By Christiana Best-Giacomini
April 7, 2026
Easter holds a significant place in the lives of Christians around the world. It commemorates the resurrection of Jesus Christ and marks, for believers everywhere, a season of profound renewal and hope. That sense of renewal is not confined to the spirit alone – it is written across the natural world as well. Spring arrives as a kind of sermon on rebirth: flowers bloom, and trees that stood bare and silent through winter fill once again with new leaves. The changing season becomes a companion to the Easter message, a quiet reminder that new life can emerge even where we once saw only endings.
For those who attend church regularly, Easter offers deep spiritual rejuvenation. For those of us who come less frequently, it remains an invitation to pause, to reflect on the miracle of the resurrection, and to renew our belief in the possibility of miracles within our own lives. In this way, Easter meets people exactly where they are in their faith journey, extending reassurance and hope to all.
My own reflection this year turns, as it often does, to my mother.
She has been living with dementia for nearly ten years. Easter brings her back to me, not as she is now, bedridden and unable to speak, but as she was: a woman of radiant, unshakeable faith. She attended church every Sunday, but Easter was something more. It was not simply a service; it was an event, a season unto itself, beginning days before Sunday arrived.
She started with spring cleaning – changing the curtains, replacing the tablecloths, as if the house itself needed to be made ready to receive the season. Then came the careful shopping, the gathering of ingredients, the quiet hum of preparation. Her Easter table was a beautiful thing: oxtail and salmon, mixed vegetables, rice and peas. And for dessert, her famous sweet potato pudding – as treasured in our home as her black cake at Christmas, and just as irreplaceable.

DATASET ROWS>
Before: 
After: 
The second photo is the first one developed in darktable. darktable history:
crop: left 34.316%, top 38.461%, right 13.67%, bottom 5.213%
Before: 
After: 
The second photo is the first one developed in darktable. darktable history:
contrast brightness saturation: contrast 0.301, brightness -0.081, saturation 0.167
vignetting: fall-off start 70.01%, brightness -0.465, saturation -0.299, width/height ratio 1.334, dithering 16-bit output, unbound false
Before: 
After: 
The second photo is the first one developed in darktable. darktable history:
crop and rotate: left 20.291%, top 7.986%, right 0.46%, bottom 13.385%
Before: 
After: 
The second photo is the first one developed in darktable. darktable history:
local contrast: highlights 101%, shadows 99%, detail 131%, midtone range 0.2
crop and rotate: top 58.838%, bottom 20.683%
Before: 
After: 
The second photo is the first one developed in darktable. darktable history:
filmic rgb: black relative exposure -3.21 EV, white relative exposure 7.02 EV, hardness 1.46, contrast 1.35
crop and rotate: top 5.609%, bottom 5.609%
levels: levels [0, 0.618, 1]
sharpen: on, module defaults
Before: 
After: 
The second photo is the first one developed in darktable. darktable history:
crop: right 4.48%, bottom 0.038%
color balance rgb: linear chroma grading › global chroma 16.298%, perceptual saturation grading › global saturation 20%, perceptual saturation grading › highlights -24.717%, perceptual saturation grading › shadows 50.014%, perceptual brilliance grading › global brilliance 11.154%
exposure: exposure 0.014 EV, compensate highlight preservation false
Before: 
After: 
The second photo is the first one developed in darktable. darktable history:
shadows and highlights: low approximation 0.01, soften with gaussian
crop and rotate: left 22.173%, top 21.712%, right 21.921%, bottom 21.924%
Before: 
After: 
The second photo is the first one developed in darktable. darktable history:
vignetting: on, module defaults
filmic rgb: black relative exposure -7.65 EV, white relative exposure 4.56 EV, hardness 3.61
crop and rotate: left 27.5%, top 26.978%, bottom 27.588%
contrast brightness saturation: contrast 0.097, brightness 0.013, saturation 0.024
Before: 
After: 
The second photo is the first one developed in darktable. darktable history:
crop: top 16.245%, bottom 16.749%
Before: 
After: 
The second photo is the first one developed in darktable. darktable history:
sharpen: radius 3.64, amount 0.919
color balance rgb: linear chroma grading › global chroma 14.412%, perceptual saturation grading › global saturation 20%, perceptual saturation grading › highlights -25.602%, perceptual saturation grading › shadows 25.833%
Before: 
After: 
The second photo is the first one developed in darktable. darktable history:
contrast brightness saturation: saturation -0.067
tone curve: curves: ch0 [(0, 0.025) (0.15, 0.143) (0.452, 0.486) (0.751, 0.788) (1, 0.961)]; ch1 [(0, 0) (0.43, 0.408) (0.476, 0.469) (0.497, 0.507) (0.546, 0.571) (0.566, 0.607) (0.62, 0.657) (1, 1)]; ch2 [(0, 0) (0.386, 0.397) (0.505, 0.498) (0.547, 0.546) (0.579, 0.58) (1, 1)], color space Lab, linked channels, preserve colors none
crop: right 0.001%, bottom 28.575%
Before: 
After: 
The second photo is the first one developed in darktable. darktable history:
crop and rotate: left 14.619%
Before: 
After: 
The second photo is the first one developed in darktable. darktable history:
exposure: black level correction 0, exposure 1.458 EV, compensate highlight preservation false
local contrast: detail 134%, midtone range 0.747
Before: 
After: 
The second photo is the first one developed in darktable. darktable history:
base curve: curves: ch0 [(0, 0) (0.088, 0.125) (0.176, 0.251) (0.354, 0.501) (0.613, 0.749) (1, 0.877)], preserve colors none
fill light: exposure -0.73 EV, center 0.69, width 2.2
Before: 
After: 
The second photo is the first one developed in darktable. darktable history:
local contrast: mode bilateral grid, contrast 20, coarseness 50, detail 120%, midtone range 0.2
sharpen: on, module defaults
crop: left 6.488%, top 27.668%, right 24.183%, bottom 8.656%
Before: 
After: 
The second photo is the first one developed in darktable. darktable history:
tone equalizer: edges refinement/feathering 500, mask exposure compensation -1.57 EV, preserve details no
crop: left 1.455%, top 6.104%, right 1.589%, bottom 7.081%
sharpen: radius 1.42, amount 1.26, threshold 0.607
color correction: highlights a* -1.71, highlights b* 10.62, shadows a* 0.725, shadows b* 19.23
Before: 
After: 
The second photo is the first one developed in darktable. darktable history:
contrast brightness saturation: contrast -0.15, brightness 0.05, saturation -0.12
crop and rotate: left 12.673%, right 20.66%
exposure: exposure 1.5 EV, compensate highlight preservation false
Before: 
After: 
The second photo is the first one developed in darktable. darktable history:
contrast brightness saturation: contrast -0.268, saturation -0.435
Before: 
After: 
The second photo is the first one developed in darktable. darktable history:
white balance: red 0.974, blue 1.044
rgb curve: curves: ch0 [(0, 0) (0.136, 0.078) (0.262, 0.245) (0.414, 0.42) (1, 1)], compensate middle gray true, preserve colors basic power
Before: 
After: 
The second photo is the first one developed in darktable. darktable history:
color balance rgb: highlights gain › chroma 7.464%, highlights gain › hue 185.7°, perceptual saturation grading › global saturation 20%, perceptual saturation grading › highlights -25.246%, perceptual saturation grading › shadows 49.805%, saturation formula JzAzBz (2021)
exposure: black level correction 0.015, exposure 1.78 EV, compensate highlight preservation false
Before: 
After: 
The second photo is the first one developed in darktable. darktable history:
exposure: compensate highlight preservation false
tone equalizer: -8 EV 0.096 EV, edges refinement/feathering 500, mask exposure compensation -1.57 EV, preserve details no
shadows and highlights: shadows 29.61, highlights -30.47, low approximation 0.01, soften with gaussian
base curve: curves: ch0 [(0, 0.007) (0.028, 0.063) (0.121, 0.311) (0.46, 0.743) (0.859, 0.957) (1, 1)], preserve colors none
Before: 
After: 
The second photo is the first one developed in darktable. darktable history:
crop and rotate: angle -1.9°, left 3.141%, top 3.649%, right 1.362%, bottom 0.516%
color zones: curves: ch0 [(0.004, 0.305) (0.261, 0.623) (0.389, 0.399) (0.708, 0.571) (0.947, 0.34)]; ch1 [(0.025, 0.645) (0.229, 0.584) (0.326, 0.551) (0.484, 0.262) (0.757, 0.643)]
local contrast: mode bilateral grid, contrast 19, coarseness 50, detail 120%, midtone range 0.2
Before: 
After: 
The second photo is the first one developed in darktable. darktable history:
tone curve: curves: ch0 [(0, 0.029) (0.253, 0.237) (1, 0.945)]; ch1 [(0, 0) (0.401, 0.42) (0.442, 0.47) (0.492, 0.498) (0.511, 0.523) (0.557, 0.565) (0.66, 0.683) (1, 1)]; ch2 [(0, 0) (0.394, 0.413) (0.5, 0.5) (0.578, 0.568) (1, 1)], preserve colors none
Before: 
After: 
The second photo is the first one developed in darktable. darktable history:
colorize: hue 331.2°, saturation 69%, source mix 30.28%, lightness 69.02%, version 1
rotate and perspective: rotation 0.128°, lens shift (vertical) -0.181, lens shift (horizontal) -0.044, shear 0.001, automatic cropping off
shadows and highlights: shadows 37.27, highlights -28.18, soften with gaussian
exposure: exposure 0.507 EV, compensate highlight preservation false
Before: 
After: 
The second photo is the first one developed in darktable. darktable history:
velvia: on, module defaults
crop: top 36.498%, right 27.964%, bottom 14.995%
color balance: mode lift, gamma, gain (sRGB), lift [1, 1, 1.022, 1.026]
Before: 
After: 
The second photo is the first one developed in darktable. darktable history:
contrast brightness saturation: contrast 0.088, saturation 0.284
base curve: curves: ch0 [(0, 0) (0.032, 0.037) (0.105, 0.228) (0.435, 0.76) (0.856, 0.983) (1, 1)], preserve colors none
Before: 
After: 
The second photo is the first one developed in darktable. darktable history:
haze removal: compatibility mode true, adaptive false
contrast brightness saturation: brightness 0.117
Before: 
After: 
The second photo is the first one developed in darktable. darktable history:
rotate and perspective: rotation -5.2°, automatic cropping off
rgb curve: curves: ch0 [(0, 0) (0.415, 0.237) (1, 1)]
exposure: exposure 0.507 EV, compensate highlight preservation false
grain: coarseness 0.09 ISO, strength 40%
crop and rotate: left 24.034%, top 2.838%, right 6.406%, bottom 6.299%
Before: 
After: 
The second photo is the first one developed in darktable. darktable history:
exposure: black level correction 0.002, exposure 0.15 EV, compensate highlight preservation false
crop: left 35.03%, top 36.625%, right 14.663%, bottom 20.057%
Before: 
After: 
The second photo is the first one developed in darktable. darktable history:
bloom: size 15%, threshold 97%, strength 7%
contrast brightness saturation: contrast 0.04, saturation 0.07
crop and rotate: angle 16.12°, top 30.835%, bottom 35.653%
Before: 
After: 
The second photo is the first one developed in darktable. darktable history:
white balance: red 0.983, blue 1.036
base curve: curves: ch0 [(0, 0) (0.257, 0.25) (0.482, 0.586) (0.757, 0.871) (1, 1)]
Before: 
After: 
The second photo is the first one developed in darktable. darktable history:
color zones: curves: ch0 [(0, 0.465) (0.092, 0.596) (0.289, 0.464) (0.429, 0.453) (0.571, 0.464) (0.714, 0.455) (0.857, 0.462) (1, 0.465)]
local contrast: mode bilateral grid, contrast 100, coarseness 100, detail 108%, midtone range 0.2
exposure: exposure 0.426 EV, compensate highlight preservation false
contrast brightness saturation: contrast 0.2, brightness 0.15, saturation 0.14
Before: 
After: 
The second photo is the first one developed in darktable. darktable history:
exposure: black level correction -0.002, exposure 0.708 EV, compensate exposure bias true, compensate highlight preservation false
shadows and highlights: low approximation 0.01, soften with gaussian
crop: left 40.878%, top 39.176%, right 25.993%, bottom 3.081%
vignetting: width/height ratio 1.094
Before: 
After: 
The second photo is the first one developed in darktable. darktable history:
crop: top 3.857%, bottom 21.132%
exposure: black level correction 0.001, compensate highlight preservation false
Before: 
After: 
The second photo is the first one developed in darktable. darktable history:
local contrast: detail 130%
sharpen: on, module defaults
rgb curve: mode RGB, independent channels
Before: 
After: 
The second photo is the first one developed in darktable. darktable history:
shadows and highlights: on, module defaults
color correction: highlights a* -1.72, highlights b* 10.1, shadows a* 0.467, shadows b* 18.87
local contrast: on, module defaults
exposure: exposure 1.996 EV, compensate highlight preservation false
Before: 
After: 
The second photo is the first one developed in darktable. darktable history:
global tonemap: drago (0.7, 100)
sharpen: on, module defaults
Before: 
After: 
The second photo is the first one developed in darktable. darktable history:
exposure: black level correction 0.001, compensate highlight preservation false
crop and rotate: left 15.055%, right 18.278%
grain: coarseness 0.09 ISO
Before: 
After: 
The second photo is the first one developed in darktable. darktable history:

WRITTEN PROBLEM>
In the Easter reflection, what dessert did the writer's mother serve at her Easter table?

CORRECT ANSWER>
Her famous sweet potato pudding.